─── PROVIDED ENTRIES

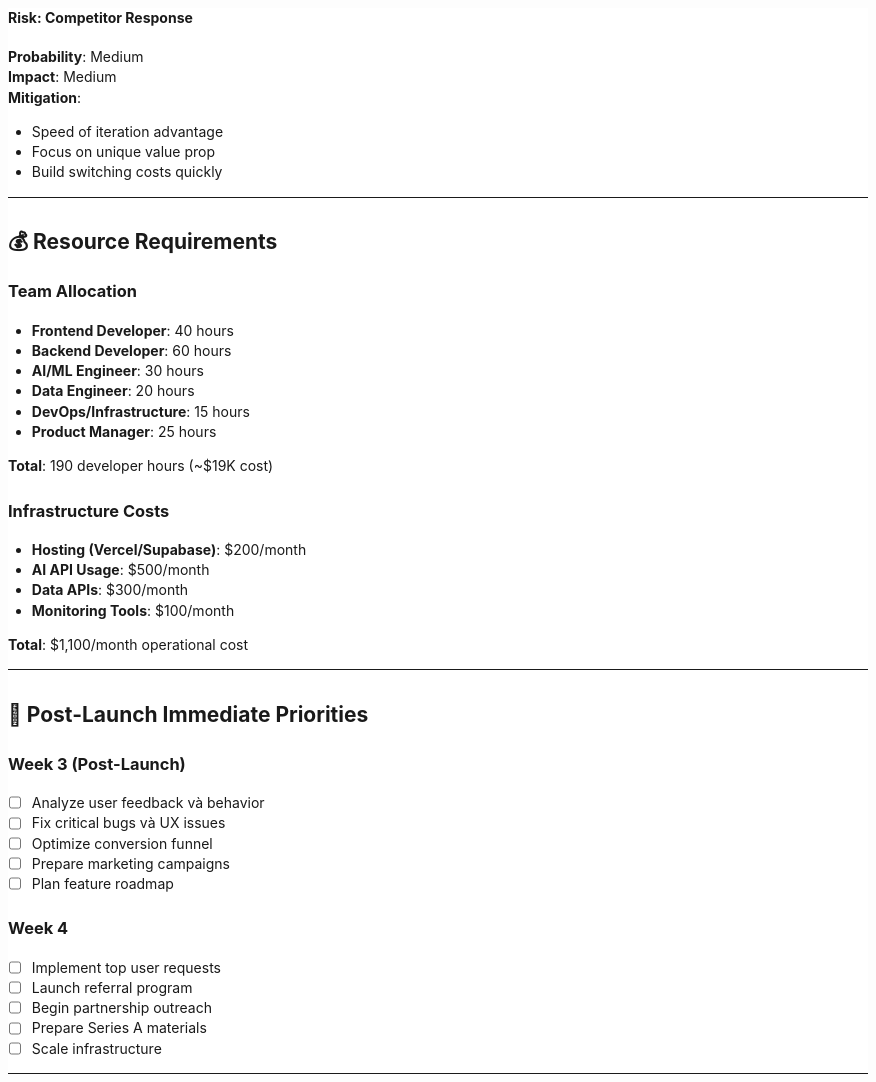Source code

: #### **Risk**: Competitor Response  
**Probability**: Medium  
**Impact**: Medium  
**Mitigation**:
- Speed of iteration advantage
- Focus on unique value prop
- Build switching costs quickly

---

## 💰 Resource Requirements

### **Team Allocation**
- **Frontend Developer**: 40 hours
- **Backend Developer**: 60 hours  
- **AI/ML Engineer**: 30 hours
- **Data Engineer**: 20 hours
- **DevOps/Infrastructure**: 15 hours
- **Product Manager**: 25 hours

**Total**: 190 developer hours (~$19K cost)

### **Infrastructure Costs**
- **Hosting (Vercel/Supabase)**: $200/month
- **AI API Usage**: $500/month  
- **Data APIs**: $300/month
- **Monitoring Tools**: $100/month

**Total**: $1,100/month operational cost

---

## 🎯 Post-Launch Immediate Priorities

### **Week 3 (Post-Launch)**
- [ ] Analyze user feedback và behavior
- [ ] Fix critical bugs và UX issues
- [ ] Optimize conversion funnel
- [ ] Prepare marketing campaigns
- [ ] Plan feature roadmap

### **Week 4**  
- [ ] Implement top user requests
- [ ] Launch referral program
- [ ] Begin partnership outreach
- [ ] Prepare Series A materials
- [ ] Scale infrastructure

---
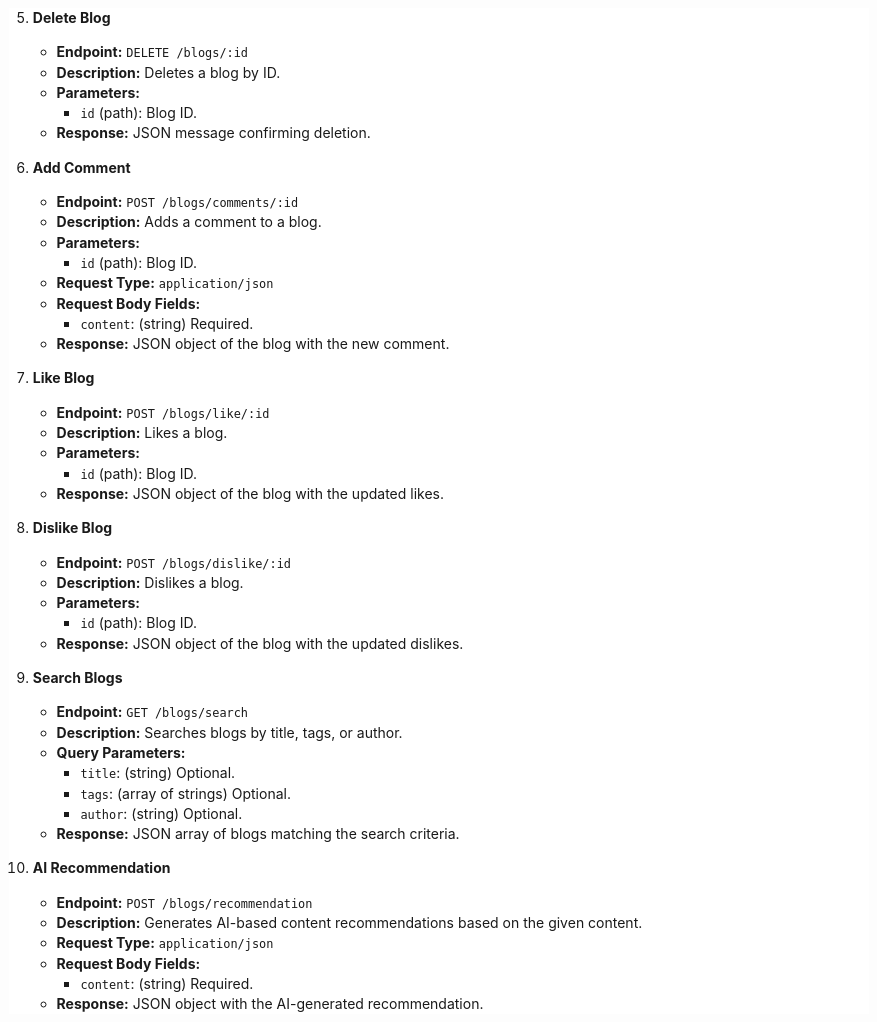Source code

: 5. **Delete Blog**
   - **Endpoint:** `DELETE /blogs/:id`
   - **Description:** Deletes a blog by ID.
   - **Parameters:**
     - `id` (path): Blog ID.
   - **Response:** JSON message confirming deletion.

6. **Add Comment**
   - **Endpoint:** `POST /blogs/comments/:id`
   - **Description:** Adds a comment to a blog.
   - **Parameters:**
     - `id` (path): Blog ID.
   - **Request Type:** `application/json`
   - **Request Body Fields:**
     - `content`: (string) Required.
   - **Response:** JSON object of the blog with the new comment.

7. **Like Blog**
   - **Endpoint:** `POST /blogs/like/:id`
   - **Description:** Likes a blog.
   - **Parameters:**
     - `id` (path): Blog ID.
   - **Response:** JSON object of the blog with the updated likes.

8. **Dislike Blog**
   - **Endpoint:** `POST /blogs/dislike/:id`
   - **Description:** Dislikes a blog.
   - **Parameters:**
     - `id` (path): Blog ID.
   - **Response:** JSON object of the blog with the updated dislikes.

9. **Search Blogs**
   - **Endpoint:** `GET /blogs/search`
   - **Description:** Searches blogs by title, tags, or author.
   - **Query Parameters:**
     - `title`: (string) Optional.
     - `tags`: (array of strings) Optional.
     - `author`: (string) Optional.
   - **Response:** JSON array of blogs matching the search criteria.

10. **AI Recommendation**
    - **Endpoint:** `POST /blogs/recommendation`
    - **Description:** Generates AI-based content recommendations based on the given content.
    - **Request Type:** `application/json`
    - **Request Body Fields:**
      - `content`: (string) Required.
    - **Response:** JSON object with the AI-generated recommendation.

──────

Please go through the entries and show every line with the word "object".

   - **Response:** JSON object of the blog with the new comment.
   - **Response:** JSON object of the blog with the updated likes.
   - **Response:** JSON object of the blog with the updated dislikes.
    - **Response:** JSON object with the AI-generated recommendation.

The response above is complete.